■ **Task objective**: Give a faithful, exact copy of all entries, minus the images.

-- Data provided follows --

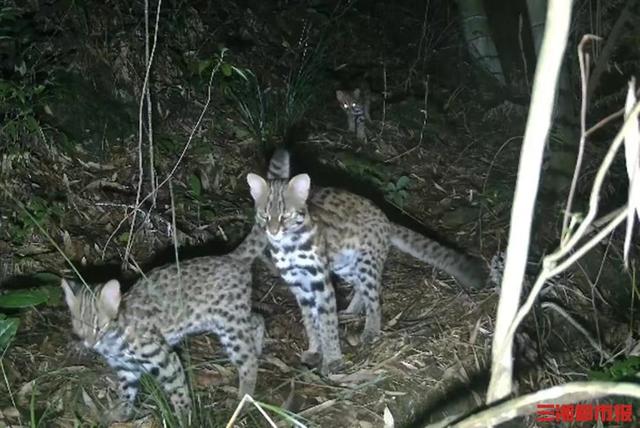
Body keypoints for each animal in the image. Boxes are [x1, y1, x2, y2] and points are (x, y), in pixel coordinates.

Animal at [60, 226, 268, 422]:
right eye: (78, 326)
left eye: (100, 326)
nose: (89, 344)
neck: (112, 343)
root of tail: (232, 257)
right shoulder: (126, 369)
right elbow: (126, 395)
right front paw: (119, 415)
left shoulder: (165, 359)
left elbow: (178, 392)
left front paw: (185, 418)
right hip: (225, 321)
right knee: (258, 319)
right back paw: (257, 349)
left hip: (230, 326)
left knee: (248, 360)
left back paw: (244, 400)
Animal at [245, 149, 484, 372]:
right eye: (264, 215)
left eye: (286, 216)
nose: (273, 231)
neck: (289, 246)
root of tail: (386, 219)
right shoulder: (299, 285)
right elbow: (311, 322)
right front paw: (314, 350)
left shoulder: (320, 282)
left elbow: (327, 322)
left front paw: (332, 360)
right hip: (345, 264)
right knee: (360, 287)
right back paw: (351, 312)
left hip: (366, 263)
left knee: (374, 298)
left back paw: (371, 330)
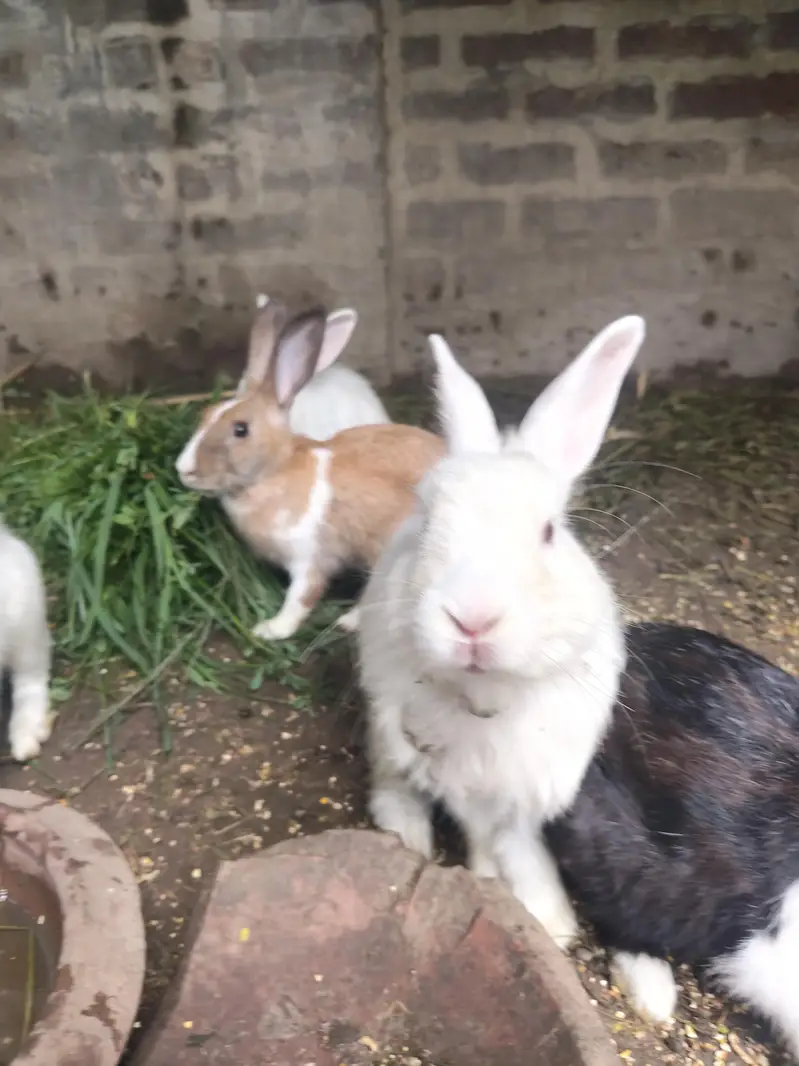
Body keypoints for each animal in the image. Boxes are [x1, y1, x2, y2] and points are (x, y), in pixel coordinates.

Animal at [355, 314, 799, 1058]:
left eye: (548, 532)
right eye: (427, 517)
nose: (471, 617)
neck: (489, 699)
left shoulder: (541, 786)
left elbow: (519, 849)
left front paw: (543, 915)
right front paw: (521, 905)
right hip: (388, 733)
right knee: (394, 787)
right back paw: (405, 839)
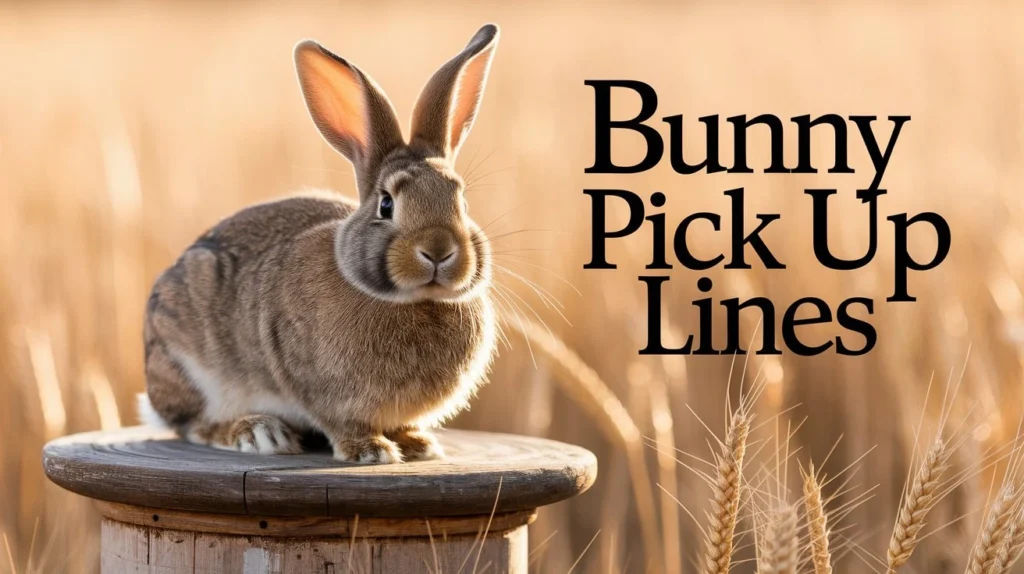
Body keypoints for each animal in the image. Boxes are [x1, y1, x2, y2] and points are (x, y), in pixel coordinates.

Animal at [137, 24, 501, 464]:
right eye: (386, 204)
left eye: (461, 202)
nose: (438, 251)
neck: (414, 300)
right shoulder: (317, 388)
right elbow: (342, 423)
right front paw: (372, 452)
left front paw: (418, 445)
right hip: (188, 362)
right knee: (192, 425)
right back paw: (259, 434)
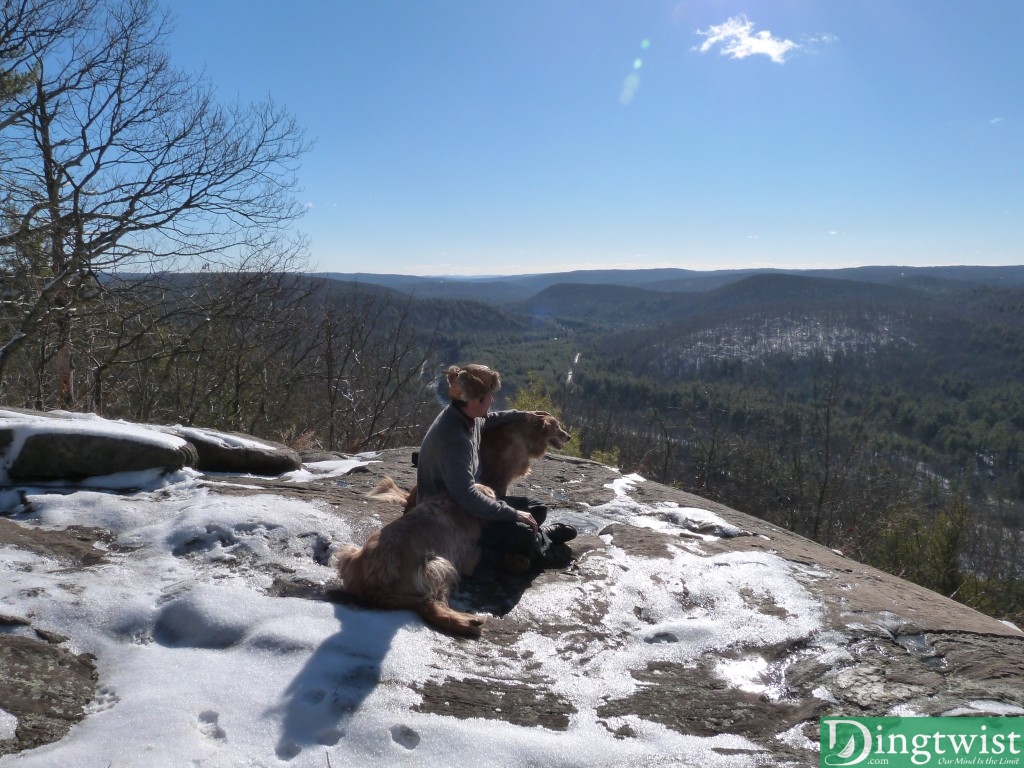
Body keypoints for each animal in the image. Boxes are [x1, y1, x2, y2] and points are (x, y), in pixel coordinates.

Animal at [333, 487, 493, 638]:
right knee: (434, 606)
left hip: (348, 554)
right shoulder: (467, 557)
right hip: (436, 565)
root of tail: (375, 589)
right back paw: (469, 623)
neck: (454, 504)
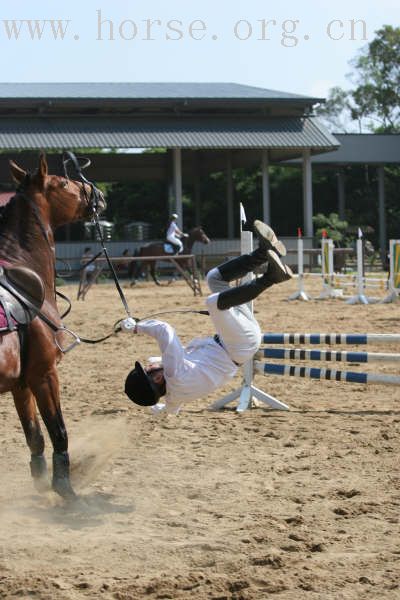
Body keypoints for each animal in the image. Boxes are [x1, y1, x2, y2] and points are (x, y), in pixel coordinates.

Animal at [0, 155, 105, 502]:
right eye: (63, 182)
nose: (98, 193)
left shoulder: (20, 384)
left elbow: (34, 436)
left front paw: (41, 481)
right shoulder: (43, 374)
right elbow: (58, 432)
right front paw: (65, 490)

-- Data provided concluded --

■ **Answer to this problem**:
Body keypoints for each animal in the image. Boxes are [x1, y1, x2, y2] and points are (x, y), in pixel coordinates.

Animal at [60, 226, 268, 422]:
right eye: (78, 326)
left eye: (100, 326)
nose: (89, 344)
neck: (112, 343)
root of tail: (232, 257)
right shoulder: (126, 369)
right elbow: (126, 395)
right front paw: (119, 415)
left shoulder: (165, 359)
left elbow: (178, 392)
left front paw: (185, 418)
right hip: (225, 321)
right knee: (258, 319)
right back paw: (257, 349)
left hip: (230, 326)
left knee: (248, 360)
left back paw: (244, 400)
Animal at [245, 149, 484, 372]:
right eye: (264, 215)
left eye: (286, 216)
nose: (273, 231)
neck: (289, 246)
root of tail: (386, 219)
right shoulder: (299, 285)
right elbow: (311, 322)
right front paw: (314, 350)
left shoulder: (320, 282)
left elbow: (327, 322)
left front paw: (332, 360)
right hip: (345, 264)
right knee: (360, 287)
right back paw: (351, 312)
left hip: (366, 263)
left knee: (374, 298)
left back paw: (371, 330)
Body keypoints for each animal in the image. Boxes are [x1, y1, x2, y2] and points are (x, y), in pixel coordinates.

Animal at [355, 314, 799, 1058]:
left eye: (548, 532)
right eye: (427, 517)
nose: (471, 617)
neck: (489, 699)
left shoulder: (541, 786)
left elbow: (519, 849)
left front paw: (543, 915)
right front paw: (521, 905)
right hip: (388, 733)
right knee: (394, 787)
right back paw: (405, 839)
Body keypoints for each animal in the image. Boxes are [x1, y1, x2, y2] and points are (x, y), in pixel coordinates.

Animal at [137, 24, 501, 464]:
right eye: (386, 204)
left eye: (461, 202)
nose: (438, 251)
neck: (414, 300)
right shoulder: (317, 388)
right elbow: (342, 423)
right front paw: (372, 452)
left front paw: (418, 445)
right hip: (188, 362)
right knee: (192, 425)
right back paw: (259, 434)
Body keypoints for each animal in the image. Boxes are [x1, y1, x2, y2] and points are (x, y), in pixel coordinates.

Animal at [333, 487, 493, 638]:
right knee: (434, 606)
left hip: (348, 554)
right shoulder: (467, 557)
right hip: (436, 565)
root of tail: (375, 589)
right back paw: (469, 623)
neck: (454, 504)
Body keypoints for each animal in the image. Boxes are [x1, y1, x2, y2] and points are (x, y), in pixel coordinates.

Animal at [0, 155, 105, 502]:
right eye: (63, 182)
nose: (98, 193)
left shoulder: (20, 384)
left elbow: (34, 436)
left front paw: (41, 481)
right shoulder: (43, 374)
right elbow: (58, 432)
right front paw: (65, 490)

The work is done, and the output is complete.